In the records that come next, find every line with "include". Return those lines.

▽

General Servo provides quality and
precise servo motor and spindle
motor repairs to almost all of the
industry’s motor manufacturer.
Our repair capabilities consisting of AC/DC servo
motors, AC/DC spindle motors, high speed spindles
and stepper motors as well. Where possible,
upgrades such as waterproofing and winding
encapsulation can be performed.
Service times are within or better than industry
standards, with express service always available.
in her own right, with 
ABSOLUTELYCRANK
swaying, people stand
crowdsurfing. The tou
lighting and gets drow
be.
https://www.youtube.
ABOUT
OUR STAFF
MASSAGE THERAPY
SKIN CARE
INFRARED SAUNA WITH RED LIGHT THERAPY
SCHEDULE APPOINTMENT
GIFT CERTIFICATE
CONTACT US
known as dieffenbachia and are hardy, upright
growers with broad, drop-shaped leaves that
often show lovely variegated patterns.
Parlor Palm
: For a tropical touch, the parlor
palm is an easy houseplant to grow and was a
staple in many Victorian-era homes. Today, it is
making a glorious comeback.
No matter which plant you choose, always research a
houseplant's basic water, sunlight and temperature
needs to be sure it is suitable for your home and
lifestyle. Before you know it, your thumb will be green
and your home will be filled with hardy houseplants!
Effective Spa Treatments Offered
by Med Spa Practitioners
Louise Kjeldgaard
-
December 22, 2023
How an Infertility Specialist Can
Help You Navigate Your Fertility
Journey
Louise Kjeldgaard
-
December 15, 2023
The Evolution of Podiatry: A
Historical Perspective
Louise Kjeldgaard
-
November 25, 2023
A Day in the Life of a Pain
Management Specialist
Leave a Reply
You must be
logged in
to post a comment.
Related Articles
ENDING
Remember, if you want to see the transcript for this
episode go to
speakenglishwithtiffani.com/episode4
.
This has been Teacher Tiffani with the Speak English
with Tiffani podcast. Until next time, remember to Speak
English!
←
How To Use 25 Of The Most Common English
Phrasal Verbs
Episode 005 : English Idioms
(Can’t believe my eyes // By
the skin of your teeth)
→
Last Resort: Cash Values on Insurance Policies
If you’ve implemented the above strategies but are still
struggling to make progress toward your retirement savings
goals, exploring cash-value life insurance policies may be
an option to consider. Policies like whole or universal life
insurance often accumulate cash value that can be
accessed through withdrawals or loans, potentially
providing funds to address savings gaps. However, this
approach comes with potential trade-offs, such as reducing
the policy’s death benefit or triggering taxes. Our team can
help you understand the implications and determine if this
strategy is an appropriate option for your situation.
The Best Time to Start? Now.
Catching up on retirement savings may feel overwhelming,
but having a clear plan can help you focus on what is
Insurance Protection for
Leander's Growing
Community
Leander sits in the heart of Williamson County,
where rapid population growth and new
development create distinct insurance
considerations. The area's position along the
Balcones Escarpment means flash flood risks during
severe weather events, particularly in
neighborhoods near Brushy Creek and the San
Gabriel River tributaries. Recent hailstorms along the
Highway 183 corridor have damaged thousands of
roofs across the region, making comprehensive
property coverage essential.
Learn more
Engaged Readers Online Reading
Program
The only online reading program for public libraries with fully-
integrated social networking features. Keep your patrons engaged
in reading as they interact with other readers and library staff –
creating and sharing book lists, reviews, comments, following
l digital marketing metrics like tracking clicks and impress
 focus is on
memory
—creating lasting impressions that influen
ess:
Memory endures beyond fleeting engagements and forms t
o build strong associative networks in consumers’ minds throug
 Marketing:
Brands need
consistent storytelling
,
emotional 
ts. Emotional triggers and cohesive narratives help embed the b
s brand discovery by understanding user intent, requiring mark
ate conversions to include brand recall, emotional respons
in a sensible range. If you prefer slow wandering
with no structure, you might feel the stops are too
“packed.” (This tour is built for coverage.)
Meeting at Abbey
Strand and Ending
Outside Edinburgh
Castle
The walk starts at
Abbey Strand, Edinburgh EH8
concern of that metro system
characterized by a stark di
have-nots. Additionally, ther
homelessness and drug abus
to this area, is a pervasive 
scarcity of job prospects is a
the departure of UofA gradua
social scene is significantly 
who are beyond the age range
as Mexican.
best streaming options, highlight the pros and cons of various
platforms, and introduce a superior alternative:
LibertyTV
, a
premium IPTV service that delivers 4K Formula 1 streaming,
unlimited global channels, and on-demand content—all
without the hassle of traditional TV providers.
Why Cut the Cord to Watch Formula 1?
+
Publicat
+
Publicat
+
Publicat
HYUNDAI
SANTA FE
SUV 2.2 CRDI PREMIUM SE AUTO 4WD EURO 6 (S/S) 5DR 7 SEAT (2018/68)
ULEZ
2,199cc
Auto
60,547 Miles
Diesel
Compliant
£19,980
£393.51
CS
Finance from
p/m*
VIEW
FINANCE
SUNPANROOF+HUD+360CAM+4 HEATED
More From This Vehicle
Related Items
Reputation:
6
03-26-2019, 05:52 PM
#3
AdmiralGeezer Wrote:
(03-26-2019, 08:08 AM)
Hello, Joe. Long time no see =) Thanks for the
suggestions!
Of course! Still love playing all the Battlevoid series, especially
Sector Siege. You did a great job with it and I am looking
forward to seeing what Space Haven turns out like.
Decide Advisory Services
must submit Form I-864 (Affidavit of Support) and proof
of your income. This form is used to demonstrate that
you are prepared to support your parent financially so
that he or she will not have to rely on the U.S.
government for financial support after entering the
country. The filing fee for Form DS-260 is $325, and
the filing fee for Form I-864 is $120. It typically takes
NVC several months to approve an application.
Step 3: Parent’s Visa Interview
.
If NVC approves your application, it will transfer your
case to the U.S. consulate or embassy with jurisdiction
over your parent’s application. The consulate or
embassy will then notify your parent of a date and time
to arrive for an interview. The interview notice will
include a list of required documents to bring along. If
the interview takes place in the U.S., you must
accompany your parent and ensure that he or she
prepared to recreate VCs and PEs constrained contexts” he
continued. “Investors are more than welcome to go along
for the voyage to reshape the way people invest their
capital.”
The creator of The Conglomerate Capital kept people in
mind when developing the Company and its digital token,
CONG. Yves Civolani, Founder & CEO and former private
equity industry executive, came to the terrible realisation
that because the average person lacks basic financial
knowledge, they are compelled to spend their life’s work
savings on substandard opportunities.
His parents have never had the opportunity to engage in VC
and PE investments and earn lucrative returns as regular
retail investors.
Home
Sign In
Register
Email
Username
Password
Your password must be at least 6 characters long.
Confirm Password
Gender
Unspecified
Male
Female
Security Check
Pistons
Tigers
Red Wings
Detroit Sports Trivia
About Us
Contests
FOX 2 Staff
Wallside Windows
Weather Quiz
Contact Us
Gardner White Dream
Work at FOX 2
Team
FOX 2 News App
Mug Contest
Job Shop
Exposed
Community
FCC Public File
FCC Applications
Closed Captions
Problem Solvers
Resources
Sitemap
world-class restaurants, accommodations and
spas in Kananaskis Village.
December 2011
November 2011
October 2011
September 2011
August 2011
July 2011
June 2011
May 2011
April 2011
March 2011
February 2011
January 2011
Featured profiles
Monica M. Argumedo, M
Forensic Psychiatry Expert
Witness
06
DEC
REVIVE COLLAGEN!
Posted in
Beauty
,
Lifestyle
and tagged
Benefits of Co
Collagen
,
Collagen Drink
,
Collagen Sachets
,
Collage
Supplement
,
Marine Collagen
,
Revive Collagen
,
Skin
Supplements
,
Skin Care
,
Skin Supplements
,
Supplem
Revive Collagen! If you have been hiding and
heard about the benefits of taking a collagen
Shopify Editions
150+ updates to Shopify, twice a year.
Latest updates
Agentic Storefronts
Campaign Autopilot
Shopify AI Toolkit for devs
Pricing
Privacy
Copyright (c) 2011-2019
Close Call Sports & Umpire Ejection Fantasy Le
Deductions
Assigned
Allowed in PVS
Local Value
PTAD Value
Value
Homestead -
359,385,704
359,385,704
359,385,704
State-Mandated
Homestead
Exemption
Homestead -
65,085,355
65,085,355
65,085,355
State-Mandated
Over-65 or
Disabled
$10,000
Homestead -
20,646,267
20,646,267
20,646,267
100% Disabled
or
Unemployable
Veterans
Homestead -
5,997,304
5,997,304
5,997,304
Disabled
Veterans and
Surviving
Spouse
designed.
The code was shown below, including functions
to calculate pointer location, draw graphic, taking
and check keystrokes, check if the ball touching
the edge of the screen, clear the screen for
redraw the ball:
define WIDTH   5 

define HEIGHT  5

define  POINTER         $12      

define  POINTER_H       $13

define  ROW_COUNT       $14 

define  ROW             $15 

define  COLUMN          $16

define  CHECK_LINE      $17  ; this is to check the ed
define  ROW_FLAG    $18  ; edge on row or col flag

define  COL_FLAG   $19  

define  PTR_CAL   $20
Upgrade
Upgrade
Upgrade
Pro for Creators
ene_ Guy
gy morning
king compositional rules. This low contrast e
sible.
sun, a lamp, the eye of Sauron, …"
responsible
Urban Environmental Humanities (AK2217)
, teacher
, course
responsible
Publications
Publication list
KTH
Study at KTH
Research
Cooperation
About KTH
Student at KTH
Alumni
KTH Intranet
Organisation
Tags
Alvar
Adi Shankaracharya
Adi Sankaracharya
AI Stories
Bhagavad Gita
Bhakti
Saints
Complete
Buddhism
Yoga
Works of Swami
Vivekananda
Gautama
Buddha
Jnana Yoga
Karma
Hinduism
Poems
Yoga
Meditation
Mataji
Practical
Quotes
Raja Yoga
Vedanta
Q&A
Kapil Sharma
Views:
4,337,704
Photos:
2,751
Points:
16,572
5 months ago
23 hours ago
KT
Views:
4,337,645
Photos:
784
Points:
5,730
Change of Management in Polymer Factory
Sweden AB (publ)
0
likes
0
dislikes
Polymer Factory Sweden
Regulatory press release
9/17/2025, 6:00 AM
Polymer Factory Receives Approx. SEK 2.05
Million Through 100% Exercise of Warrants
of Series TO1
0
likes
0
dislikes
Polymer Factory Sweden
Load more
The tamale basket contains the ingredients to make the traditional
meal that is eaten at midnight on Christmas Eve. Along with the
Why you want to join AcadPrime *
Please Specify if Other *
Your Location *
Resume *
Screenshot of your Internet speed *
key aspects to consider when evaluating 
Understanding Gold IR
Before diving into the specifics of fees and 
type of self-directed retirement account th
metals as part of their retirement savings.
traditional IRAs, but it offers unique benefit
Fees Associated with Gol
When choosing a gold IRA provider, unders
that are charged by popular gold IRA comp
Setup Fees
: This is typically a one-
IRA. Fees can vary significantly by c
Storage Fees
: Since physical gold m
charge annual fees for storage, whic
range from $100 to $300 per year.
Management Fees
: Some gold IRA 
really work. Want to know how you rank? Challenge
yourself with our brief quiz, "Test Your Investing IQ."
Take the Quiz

△

▸ EXERCISE RESULT:
ate conversions to include brand recall, emotional respons
include a list of required documents to bring along. If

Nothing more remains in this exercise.